Entonces piensan: Verdaderamente Dios está con nosotros, no nos ha dejado,
merece la pena seguir caminando guiados por la fe.
Jesús
también siente sed. Es hijo de Dios, sí, pero también es plenamente hombre. Y
el calor de mediodía en aquellos caminos de Samaría debía ser asfixiante, así
que se detiene en el pozo de Jacob, en la ciudad de Sicar.
Allí
se encuentra con una mujer desconocida, una samaritana, a la que pide agua del
pozo para beber. El encuentro entre ellos estaba lleno de barreras que parecían
hacer imposible el diálogo: barreras por la raza, ya que judíos y samaritanos
no se trataban, barreras por el sexo, porque un judío respetable evitaba hablar
a solas con una mujer desconocida, y barreras religiosas, ya que un rabino no
podía tratar así con una mujer pagana.
Pero
Jesús se salta todas esas barreras porque descubre la sed profunda de aquella
mujer.

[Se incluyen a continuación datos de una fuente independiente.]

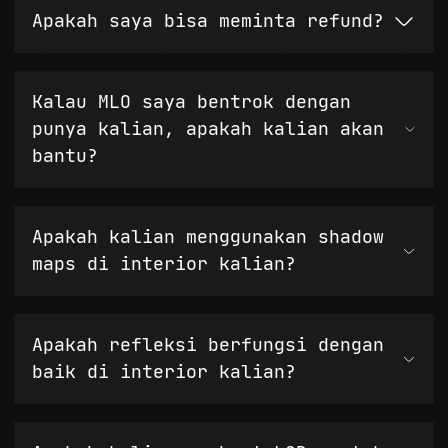
Apakah saya bisa meminta refund?
Kalau MLO saya bentrok dengan
punya kalian, apakah kalian akan
bantu?
Apakah kalian menggunakan shadow
maps di interior kalian?
Apakah refleksi berfungsi dengan
baik di interior kalian?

El diálogo es una verdadera catequesis de Jesús que, como un maestro
paciente, va guiando a la mujer al descubrimiento del don de Dios y de su
propia persona.
Aquel
que pedía agua del pozo es ahora el que le ofrece a la samaritana el agua viva,
la que viene de él, la que quita toda la sed, la que se convierte dentro de
quien la recibe en una fuente que salta hasta la vida eterna. ¿Cuál es esta
agua viva que la samaritana no conoce aún? Jesús lo explicó un día en el templo
de Jerusalén gritando a la gente: ¡el que tenga sed que venga y beba del agua
viva que yo le daré y no tendrá más sed!
Es
el agua del Espíritu Santo, que Jesucristo da a quienes creen en él y reciben
el santo bautismo. El agua que sacia la sed más profunda del ser humano: la sed
de amor, la sed de confianza, la sed de eternidad.
En
el bautismo hemos recibido el maravilloso regalo de ser templos, moradas, del
Espíritu Santo, que ya vive en nosotros para siempre. Como nos ha dicho el
apóstol Pablo en la segunda lectura: la esperanza no defrauda, porque el amor
de Dios ha sido derramado en nuestros corazones por el Espíritu Santo que se
nos ha dado.
Nada
ni nadie nos podrá quitar ya este don de Dios, este surtidor de agua viva que
está dentro de nosotros. Lo que nos toca ahora es vivir dejándonos mover por
este Espíritu que da vida.
Podemos
adorar a Dios en espíritu y en verdad en cualquier lugar y circunstancia; ya no
importa si es en Jerusalén o en el monte de los samaritanos.
Lo
que el Padre quiere es ser adorado en espíritu y verdad por verdaderos
adoradores. Aunque estemos en la cama por una enfermedad, trabajando, en casa,
en el tiempo de ocio con la familia y los amigos, siempre estamos en el templo
del Espíritu adorando a Dios con la ofrenda de nuestra vida. Esto es así
gracias al Espíritu Santo que nos habita.
En
este tiempo que nos queda de Cuaresma, los catecúmenos van a intensificar su
preparación para recibir el bautismo pascual. Los que ya hemos sido bautizados
tenemos que prepararnos para renovar nuestro bautismo en la Vigilia pascual y
en los domingos de Pascua.
Y
seamos testigos misioneros como la mujer samaritana, que llevó a todo su pueblo
a encontrarse con Jesús, de modo que todos pudieron decir: nosotros mismos lo
hemos oído y sabemos que él es de verdad el Salvador del mundo.